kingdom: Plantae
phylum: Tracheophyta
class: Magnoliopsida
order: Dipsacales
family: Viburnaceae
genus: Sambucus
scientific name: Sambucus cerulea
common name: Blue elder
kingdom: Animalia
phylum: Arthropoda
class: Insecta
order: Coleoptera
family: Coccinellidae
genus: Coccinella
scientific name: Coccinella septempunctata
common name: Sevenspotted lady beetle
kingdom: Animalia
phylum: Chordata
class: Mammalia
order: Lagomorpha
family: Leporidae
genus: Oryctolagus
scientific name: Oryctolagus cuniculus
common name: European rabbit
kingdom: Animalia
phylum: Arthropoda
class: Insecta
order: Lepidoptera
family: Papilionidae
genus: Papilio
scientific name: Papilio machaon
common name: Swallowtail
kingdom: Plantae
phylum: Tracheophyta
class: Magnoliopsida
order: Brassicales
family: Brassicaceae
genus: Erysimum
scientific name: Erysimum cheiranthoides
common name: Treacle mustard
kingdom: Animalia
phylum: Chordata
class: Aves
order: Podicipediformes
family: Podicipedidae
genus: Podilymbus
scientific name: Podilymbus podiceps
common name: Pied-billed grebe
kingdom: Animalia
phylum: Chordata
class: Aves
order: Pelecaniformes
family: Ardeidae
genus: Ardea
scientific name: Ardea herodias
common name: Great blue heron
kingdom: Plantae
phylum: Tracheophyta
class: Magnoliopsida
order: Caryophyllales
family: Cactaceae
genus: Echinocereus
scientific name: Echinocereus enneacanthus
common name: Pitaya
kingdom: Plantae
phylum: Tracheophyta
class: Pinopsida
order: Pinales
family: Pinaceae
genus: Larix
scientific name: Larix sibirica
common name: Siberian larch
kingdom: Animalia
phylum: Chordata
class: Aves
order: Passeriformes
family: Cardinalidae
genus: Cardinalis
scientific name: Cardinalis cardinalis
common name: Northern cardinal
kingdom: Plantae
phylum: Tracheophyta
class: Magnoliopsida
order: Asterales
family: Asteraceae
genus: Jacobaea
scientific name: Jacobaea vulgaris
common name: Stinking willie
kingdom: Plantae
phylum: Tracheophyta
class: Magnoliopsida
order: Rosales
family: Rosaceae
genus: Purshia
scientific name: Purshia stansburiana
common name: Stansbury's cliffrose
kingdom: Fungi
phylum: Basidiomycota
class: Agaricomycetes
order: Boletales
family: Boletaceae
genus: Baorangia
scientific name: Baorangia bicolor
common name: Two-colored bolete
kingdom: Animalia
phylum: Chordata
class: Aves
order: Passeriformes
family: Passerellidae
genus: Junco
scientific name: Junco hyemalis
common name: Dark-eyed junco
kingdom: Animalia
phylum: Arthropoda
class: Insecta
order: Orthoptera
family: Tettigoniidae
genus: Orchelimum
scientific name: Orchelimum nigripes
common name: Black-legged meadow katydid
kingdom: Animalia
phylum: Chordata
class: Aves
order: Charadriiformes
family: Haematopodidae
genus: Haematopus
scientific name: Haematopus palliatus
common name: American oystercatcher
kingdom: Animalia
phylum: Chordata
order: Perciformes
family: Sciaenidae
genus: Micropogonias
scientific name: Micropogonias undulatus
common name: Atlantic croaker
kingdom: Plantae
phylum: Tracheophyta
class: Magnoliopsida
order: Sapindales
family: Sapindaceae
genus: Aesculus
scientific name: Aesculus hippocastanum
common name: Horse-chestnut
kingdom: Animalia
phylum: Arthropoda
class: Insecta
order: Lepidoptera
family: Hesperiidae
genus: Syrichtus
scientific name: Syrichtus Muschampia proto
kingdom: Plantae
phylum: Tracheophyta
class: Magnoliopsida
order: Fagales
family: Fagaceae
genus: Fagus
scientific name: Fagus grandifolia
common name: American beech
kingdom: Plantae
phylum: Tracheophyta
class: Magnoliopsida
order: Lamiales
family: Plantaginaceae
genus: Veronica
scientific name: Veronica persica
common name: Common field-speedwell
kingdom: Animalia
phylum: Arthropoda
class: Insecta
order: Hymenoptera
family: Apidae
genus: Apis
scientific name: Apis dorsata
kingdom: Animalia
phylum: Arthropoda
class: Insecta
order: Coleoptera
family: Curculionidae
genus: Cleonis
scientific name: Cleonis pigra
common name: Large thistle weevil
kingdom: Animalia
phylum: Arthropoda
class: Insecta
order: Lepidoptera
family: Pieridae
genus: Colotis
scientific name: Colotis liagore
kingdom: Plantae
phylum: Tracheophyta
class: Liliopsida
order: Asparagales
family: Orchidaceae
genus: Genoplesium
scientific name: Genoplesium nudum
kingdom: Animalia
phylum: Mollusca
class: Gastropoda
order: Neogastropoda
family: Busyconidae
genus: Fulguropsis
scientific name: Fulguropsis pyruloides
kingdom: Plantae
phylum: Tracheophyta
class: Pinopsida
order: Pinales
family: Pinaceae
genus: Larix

## Work required
Present every line of the data above as one numbered list, leaving out any blank lines.

## Finished exercise
1. kingdom: Plantae
2. phylum: Tracheophyta
3. class: Magnoliopsida
4. order: Dipsacales
5. family: Viburnaceae
6. genus: Sambucus
7. scientific name: Sambucus cerulea
8. common name: Blue elder
9. kingdom: Animalia
10. phylum: Arthropoda
11. class: Insecta
12. order: Coleoptera
13. family: Coccinellidae
14. genus: Coccinella
15. scientific name: Coccinella septempunctata
16. common name: Sevenspotted lady beetle
17. kingdom: Animalia
18. phylum: Chordata
19. class: Mammalia
20. order: Lagomorpha
21. family: Leporidae
22. genus: Oryctolagus
23. scientific name: Oryctolagus cuniculus
24. common name: European rabbit
25. kingdom: Animalia
26. phylum: Arthropoda
27. class: Insecta
28. order: Lepidoptera
29. family: Papilionidae
30. genus: Papilio
31. scientific name: Papilio machaon
32. common name: Swallowtail
33. kingdom: Plantae
34. phylum: Tracheophyta
35. class: Magnoliopsida
36. order: Brassicales
37. family: Brassicaceae
38. genus: Erysimum
39. scientific name: Erysimum cheiranthoides
40. common name: Treacle mustard
41. kingdom: Animalia
42. phylum: Chordata
43. class: Aves
44. order: Podicipediformes
45. family: Podicipedidae
46. genus: Podilymbus
47. scientific name: Podilymbus podiceps
48. common name: Pied-billed grebe
49. kingdom: Animalia
50. phylum: Chordata
51. class: Aves
52. order: Pelecaniformes
53. family: Ardeidae
54. genus: Ardea
55. scientific name: Ardea herodias
56. common name: Great blue heron
57. kingdom: Plantae
58. phylum: Tracheophyta
59. class: Magnoliopsida
60. order: Caryophyllales
61. family: Cactaceae
62. genus: Echinocereus
63. scientific name: Echinocereus enneacanthus
64. common name: Pitaya
65. kingdom: Plantae
66. phylum: Tracheophyta
67. class: Pinopsida
68. order: Pinales
69. family: Pinaceae
70. genus: Larix
71. scientific name: Larix sibirica
72. common name: Siberian larch
73. kingdom: Animalia
74. phylum: Chordata
75. class: Aves
76. order: Passeriformes
77. family: Cardinalidae
78. genus: Cardinalis
79. scientific name: Cardinalis cardinalis
80. common name: Northern cardinal
81. kingdom: Plantae
82. phylum: Tracheophyta
83. class: Magnoliopsida
84. order: Asterales
85. family: Asteraceae
86. genus: Jacobaea
87. scientific name: Jacobaea vulgaris
88. common name: Stinking willie
89. kingdom: Plantae
90. phylum: Tracheophyta
91. class: Magnoliopsida
92. order: Rosales
93. family: Rosaceae
94. genus: Purshia
95. scientific name: Purshia stansburiana
96. common name: Stansbury's cliffrose
97. kingdom: Fungi
98. phylum: Basidiomycota
99. class: Agaricomycetes
100. order: Boletales
101. family: Boletaceae
102. genus: Baorangia
103. scientific name: Baorangia bicolor
104. common name: Two-colored bolete
105. kingdom: Animalia
106. phylum: Chordata
107. class: Aves
108. order: Passeriformes
109. family: Passerellidae
110. genus: Junco
111. scientific name: Junco hyemalis
112. common name: Dark-eyed junco
113. kingdom: Animalia
114. phylum: Arthropoda
115. class: Insecta
116. order: Orthoptera
117. family: Tettigoniidae
118. genus: Orchelimum
119. scientific name: Orchelimum nigripes
120. common name: Black-legged meadow katydid
121. kingdom: Animalia
122. phylum: Chordata
123. class: Aves
124. order: Charadriiformes
125. family: Haematopodidae
126. genus: Haematopus
127. scientific name: Haematopus palliatus
128. common name: American oystercatcher
129. kingdom: Animalia
130. phylum: Chordata
131. order: Perciformes
132. family: Sciaenidae
133. genus: Micropogonias
134. scientific name: Micropogonias undulatus
135. common name: Atlantic croaker
136. kingdom: Plantae
137. phylum: Tracheophyta
138. class: Magnoliopsida
139. order: Sapindales
140. family: Sapindaceae
141. genus: Aesculus
142. scientific name: Aesculus hippocastanum
143. common name: Horse-chestnut
144. kingdom: Animalia
145. phylum: Arthropoda
146. class: Insecta
147. order: Lepidoptera
148. family: Hesperiidae
149. genus: Syrichtus
150. scientific name: Syrichtus Muschampia proto
151. kingdom: Plantae
152. phylum: Tracheophyta
153. class: Magnoliopsida
154. order: Fagales
155. family: Fagaceae
156. genus: Fagus
157. scientific name: Fagus grandifolia
158. common name: American beech
159. kingdom: Plantae
160. phylum: Tracheophyta
161. class: Magnoliopsida
162. order: Lamiales
163. family: Plantaginaceae
164. genus: Veronica
165. scientific name: Veronica persica
166. common name: Common field-speedwell
167. kingdom: Animalia
168. phylum: Arthropoda
169. class: Insecta
170. order: Hymenoptera
171. family: Apidae
172. genus: Apis
173. scientific name: Apis dorsata
174. kingdom: Animalia
175. phylum: Arthropoda
176. class: Insecta
177. order: Coleoptera
178. family: Curculionidae
179. genus: Cleonis
180. scientific name: Cleonis pigra
181. common name: Large thistle weevil
182. kingdom: Animalia
183. phylum: Arthropoda
184. class: Insecta
185. order: Lepidoptera
186. family: Pieridae
187. genus: Colotis
188. scientific name: Colotis liagore
189. kingdom: Plantae
190. phylum: Tracheophyta
191. class: Liliopsida
192. order: Asparagales
193. family: Orchidaceae
194. genus: Genoplesium
195. scientific name: Genoplesium nudum
196. kingdom: Animalia
197. phylum: Mollusca
198. class: Gastropoda
199. order: Neogastropoda
200. family: Busyconidae
201. genus: Fulguropsis
202. scientific name: Fulguropsis pyruloides
203. kingdom: Plantae
204. phylum: Tracheophyta
205. class: Pinopsida
206. order: Pinales
207. family: Pinaceae
208. genus: Larix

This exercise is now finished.